Depuis la loi Tepa du 21 Août 2007 (3), les clauses bénéficiaires dont l’usufruitier est un conjoint ou partenaire pacsé sont totalement exonérées de la taxe de 20 %, l'usufruitier en étant le seul redevable, et par conséquent le nu-propriétaire également. « Ce mécanisme permet de transmettre un capital en totale exonération de droits », relève Brigitte Audureau.

Une taxation...
D’après l’article 757 B du CGI, le montant des cotisations versées après les 70 ans est soumis aux droits de succession, sous déduction d’un abattement global de 30.500 euros. « Selon un consensus de longue date, la base taxable est répartie entre l’usufruitier et le nu-propriétaire au prorata de leurs droits respectifs évalués en fonction du barème de l’article 669 du CGI. Les règles relatives aux droits de succession s’appliquent car l’article 757 B relève de la problématique du calcul des droits de succession »,indique Brigitte Audureau. Dans cette configuration, chacun paiera sa part.


... qui peut être partielle.
Mais depuis la loi Tepa, le conjoint ou partenaire pacsé désigné usufruitier n’est pas taxé pour sa part tandis que le nu-propriétaire reste redevable. Ce dernier bénéficie cependant d’une mesure de faveur, tout l’abattement de 30.500 euros pouvant alors lui être attribué (4), en sachant que la règle, rappelle Brigitte Audureau, est que « la totalité de l'abattement est en principe réparti au prorata des droits respectifs de l’usufruitier et du nu-propriétaire déterminé par l’article 669 du CGI ».
A noter qu’en présence d’un quasi-usufruit, le nu-propriétaire sera taxé pour sa part, « quand bien même ce dernier ne toucherait pas les capitaux décès, le quasi-usufruitier recevant tous les fonds »,explique Brigitte Audureau. « Une extrême attention doit donc être portée aux primes versées après les 70 ans de l’assuré, le nu-propriétaire pouvant se retrouver face à une charge fiscale qu’il ne pourra peut-être pas supporter »,relève Ghislain Mandula, agent général d'assurances. Suggérant une alternative à l’utilisation de l’article 669 du CGI par les assureurs pour répartir la base taxable, Ghislain Mandula avance qu’« une réflexion pourrait être engagée sur la non-application de l'article 669 du CGI, à savoir l’imposition exclusive de l’usufruitier. La volonté affichée est en effet de taxer celui qui reçoit les fonds en pratique (1). Ce serait une position moins sécuritaire mais très intéressante pour le contribuable », ajoutant« qu’en tout état de cause, il est tout à fait judicieux d’avertir le stipulant et de le conseiller, si son objectif est de libérer le nu-propriétaire de cette obligation fiscale, de prévoir dans la désignation bénéficiaire que l’impôt sera à la charge du quasi-usufruit »
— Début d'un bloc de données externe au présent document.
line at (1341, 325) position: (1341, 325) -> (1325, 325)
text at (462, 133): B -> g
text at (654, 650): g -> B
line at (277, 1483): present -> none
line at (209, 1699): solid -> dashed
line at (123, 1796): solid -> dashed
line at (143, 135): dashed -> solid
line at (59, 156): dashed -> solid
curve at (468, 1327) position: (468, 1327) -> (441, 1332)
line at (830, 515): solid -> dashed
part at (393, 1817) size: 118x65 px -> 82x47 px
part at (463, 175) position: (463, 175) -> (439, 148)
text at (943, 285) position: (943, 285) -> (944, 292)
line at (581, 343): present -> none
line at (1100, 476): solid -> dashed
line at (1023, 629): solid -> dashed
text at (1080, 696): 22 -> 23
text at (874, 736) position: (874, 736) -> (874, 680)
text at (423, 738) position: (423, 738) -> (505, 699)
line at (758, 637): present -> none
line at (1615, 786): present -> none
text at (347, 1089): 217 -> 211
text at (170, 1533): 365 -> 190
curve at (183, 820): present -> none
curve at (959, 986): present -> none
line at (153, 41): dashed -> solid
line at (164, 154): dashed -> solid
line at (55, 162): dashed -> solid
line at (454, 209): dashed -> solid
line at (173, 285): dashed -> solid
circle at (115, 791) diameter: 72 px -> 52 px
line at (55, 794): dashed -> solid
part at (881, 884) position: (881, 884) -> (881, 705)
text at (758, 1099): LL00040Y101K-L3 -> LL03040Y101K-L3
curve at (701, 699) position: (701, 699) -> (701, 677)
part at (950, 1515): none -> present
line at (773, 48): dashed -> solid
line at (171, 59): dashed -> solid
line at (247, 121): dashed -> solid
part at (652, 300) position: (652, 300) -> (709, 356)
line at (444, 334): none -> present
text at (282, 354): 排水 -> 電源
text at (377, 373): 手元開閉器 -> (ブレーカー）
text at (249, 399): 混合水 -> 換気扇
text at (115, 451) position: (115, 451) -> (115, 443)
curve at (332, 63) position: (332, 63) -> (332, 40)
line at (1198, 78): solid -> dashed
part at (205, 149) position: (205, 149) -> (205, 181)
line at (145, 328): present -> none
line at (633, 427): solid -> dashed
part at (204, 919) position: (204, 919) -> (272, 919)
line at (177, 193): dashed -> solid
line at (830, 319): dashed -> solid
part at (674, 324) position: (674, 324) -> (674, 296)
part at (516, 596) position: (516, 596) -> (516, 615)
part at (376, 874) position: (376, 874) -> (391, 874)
(1) - Rep. min. n° 18740 « Dassault », JOSénat du 25 août 2005 - Rep. min. n° 60024 « Perruchot », JOANdu 9 août 2005 - Rep. min. n° 50207 « Chatel », JOANdu 9 août 2005 - BOI7 K-1-06 du 12 janvier 2006.
(2) Rep. min. n° 00342 « Dassault », JOSénat du 7 mai 2009.
(3) Loi en faveur du Travail de l'emploi et du pouvoir d'achat n° 2007-1223.
(4) BOI7 G-7-07 du 3 décembre 2007, confirmé par un BOI7 G-7-09 du 10 juillet 2009.